:: Assignment ::
Count every line of these entries that holds the word "Turkeys", and reply with the number only.

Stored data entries
---*---

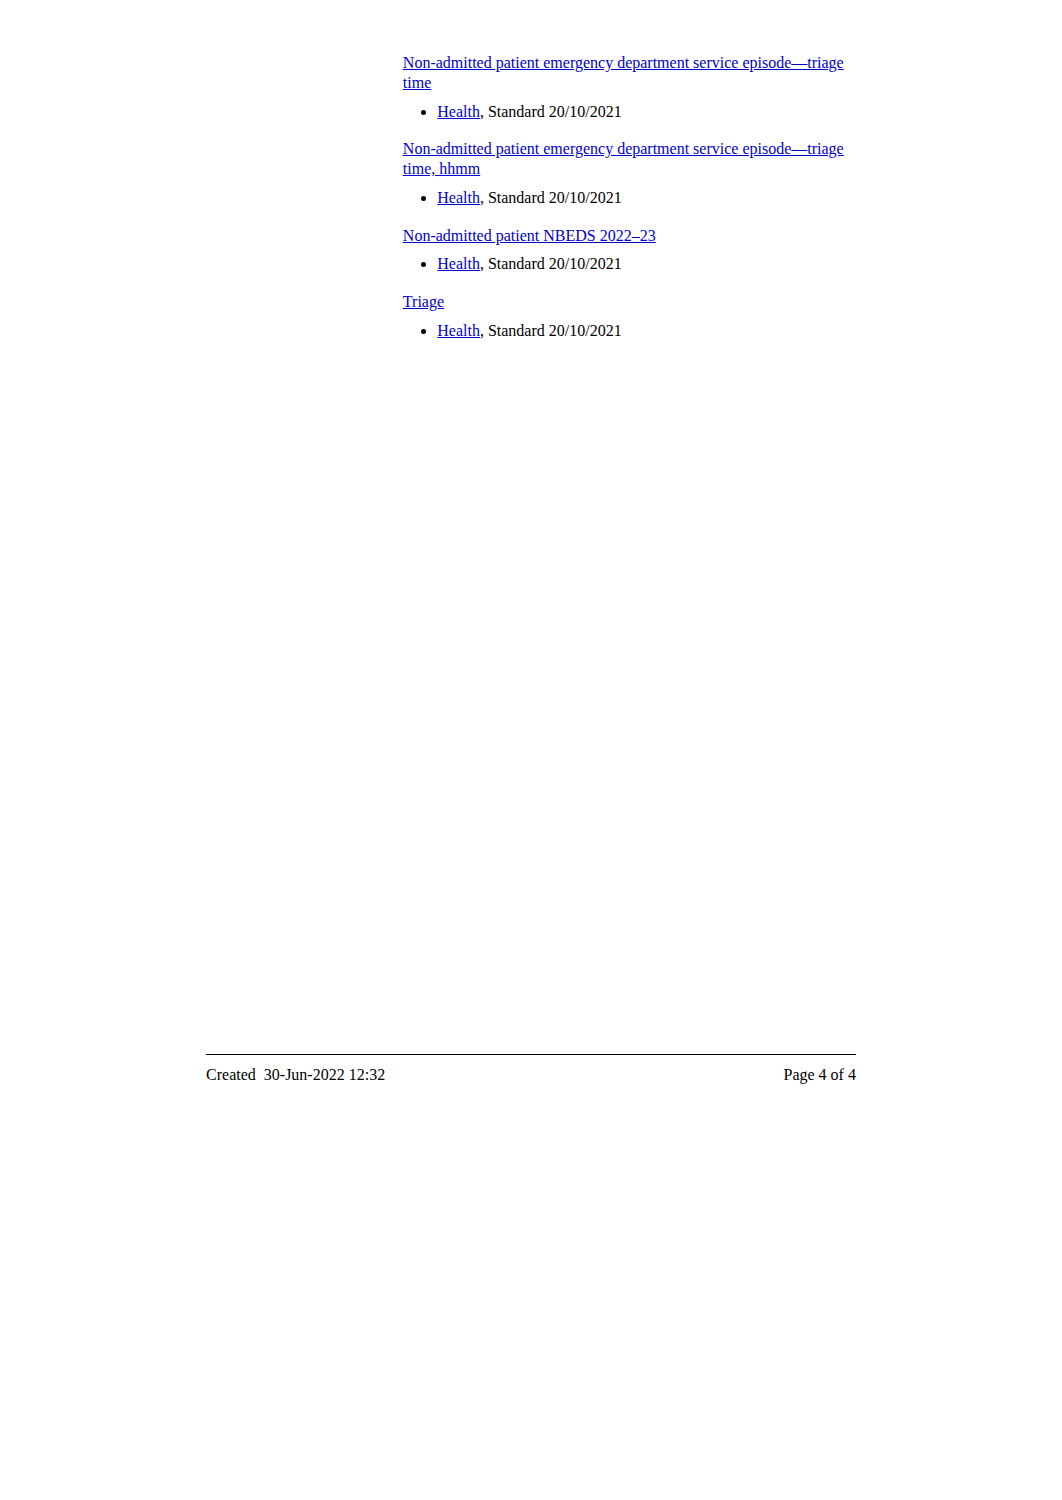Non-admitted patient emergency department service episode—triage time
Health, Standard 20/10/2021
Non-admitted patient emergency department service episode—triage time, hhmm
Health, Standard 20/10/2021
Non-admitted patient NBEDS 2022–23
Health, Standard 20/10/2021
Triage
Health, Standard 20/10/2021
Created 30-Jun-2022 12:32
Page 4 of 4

---*---

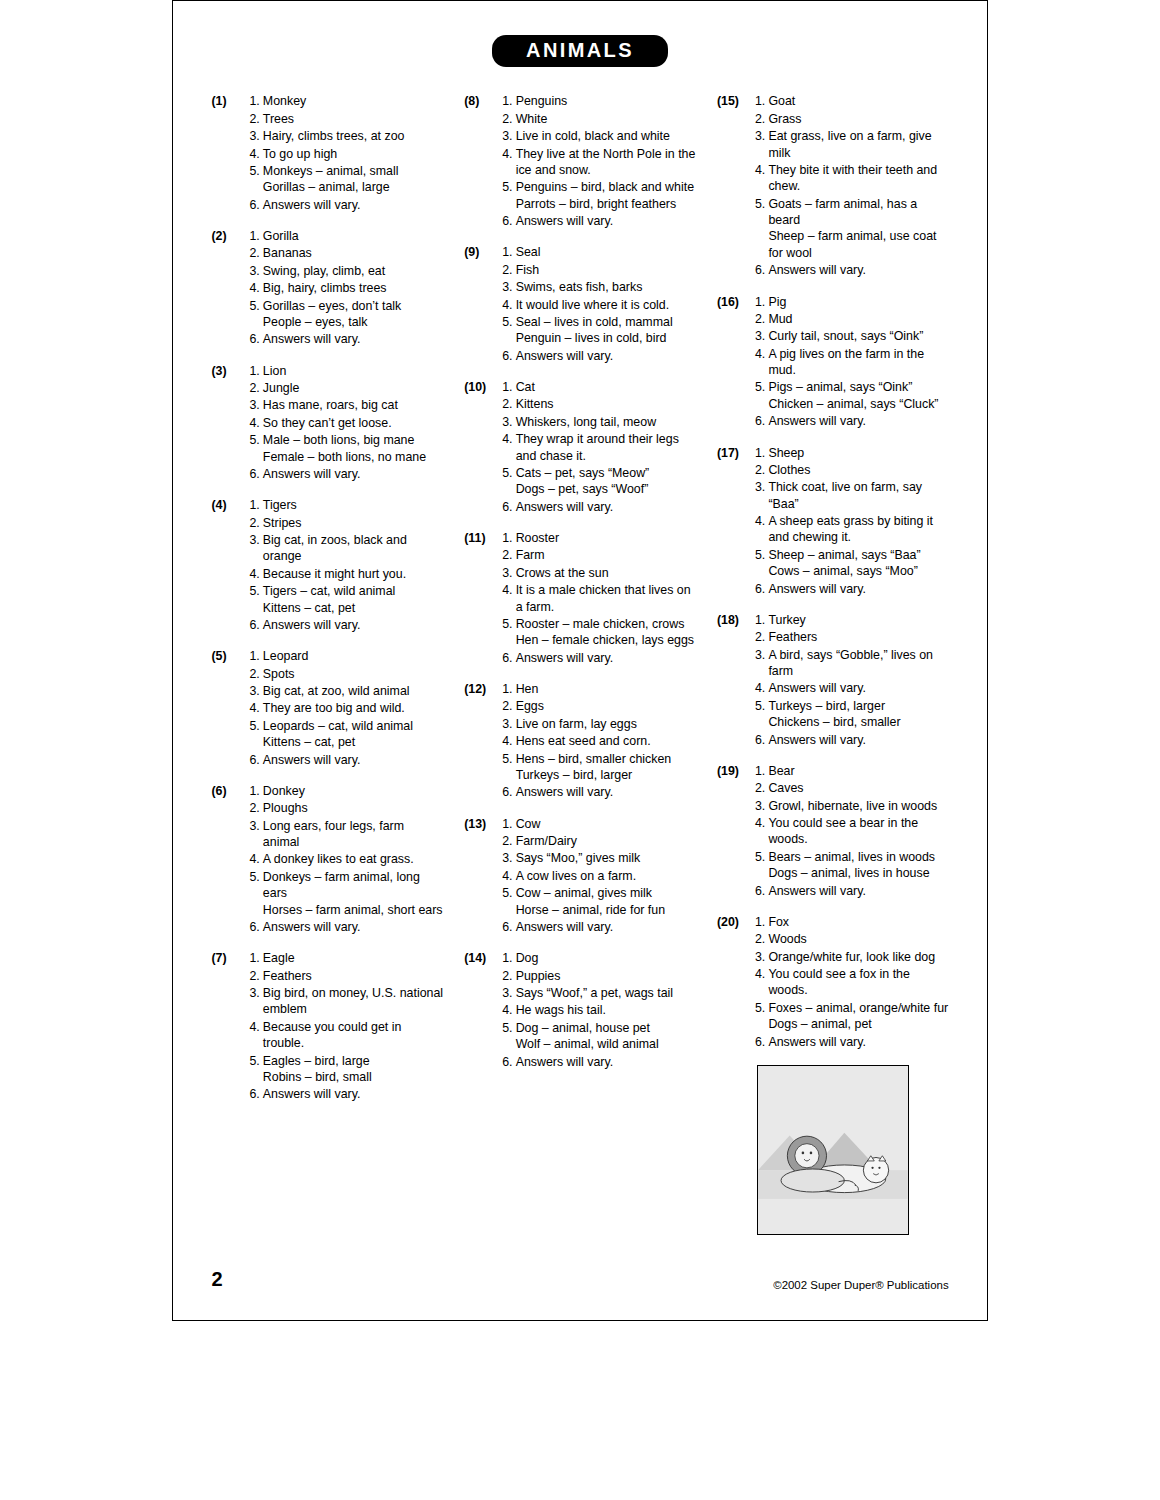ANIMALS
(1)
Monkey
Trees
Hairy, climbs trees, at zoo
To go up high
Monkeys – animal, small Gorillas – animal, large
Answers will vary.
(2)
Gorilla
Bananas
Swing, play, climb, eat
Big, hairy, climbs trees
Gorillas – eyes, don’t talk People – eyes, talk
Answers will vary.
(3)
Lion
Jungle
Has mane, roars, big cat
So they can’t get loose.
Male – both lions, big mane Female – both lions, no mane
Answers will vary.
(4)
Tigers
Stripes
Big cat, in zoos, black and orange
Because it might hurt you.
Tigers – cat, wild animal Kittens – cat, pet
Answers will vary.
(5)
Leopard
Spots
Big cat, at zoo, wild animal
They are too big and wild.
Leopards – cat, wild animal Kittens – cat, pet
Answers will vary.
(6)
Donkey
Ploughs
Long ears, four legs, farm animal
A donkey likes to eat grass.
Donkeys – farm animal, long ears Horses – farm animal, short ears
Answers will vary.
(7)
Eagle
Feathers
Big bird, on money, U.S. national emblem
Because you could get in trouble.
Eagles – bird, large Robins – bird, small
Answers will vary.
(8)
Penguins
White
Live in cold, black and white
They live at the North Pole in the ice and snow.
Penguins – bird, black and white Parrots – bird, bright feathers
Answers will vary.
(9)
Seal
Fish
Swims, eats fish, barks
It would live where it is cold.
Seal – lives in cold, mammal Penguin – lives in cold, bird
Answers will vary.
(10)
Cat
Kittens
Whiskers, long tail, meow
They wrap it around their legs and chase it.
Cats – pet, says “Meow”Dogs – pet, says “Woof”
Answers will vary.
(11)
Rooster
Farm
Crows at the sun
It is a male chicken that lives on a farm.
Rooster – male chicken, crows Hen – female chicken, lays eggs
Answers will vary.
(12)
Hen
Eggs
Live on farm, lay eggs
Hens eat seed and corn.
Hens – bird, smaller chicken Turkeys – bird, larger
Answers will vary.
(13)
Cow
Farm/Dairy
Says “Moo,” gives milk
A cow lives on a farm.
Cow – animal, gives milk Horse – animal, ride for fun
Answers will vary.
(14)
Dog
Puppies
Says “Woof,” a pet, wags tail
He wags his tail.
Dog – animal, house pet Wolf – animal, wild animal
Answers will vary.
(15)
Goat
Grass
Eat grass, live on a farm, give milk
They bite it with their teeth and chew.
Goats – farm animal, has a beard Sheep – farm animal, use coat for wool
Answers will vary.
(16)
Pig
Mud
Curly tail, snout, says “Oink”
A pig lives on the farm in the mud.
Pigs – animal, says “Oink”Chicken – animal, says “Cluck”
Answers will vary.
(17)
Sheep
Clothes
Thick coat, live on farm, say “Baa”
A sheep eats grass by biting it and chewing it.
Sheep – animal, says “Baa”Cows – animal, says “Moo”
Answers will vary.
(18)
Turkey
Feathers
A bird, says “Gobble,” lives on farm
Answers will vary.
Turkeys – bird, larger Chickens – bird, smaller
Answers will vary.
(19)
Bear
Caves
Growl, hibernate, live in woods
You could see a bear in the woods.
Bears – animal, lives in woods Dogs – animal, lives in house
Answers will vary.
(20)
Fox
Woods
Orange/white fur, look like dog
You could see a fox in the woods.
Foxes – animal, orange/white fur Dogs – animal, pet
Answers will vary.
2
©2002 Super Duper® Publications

---*---

:: Result for this exercise ::
2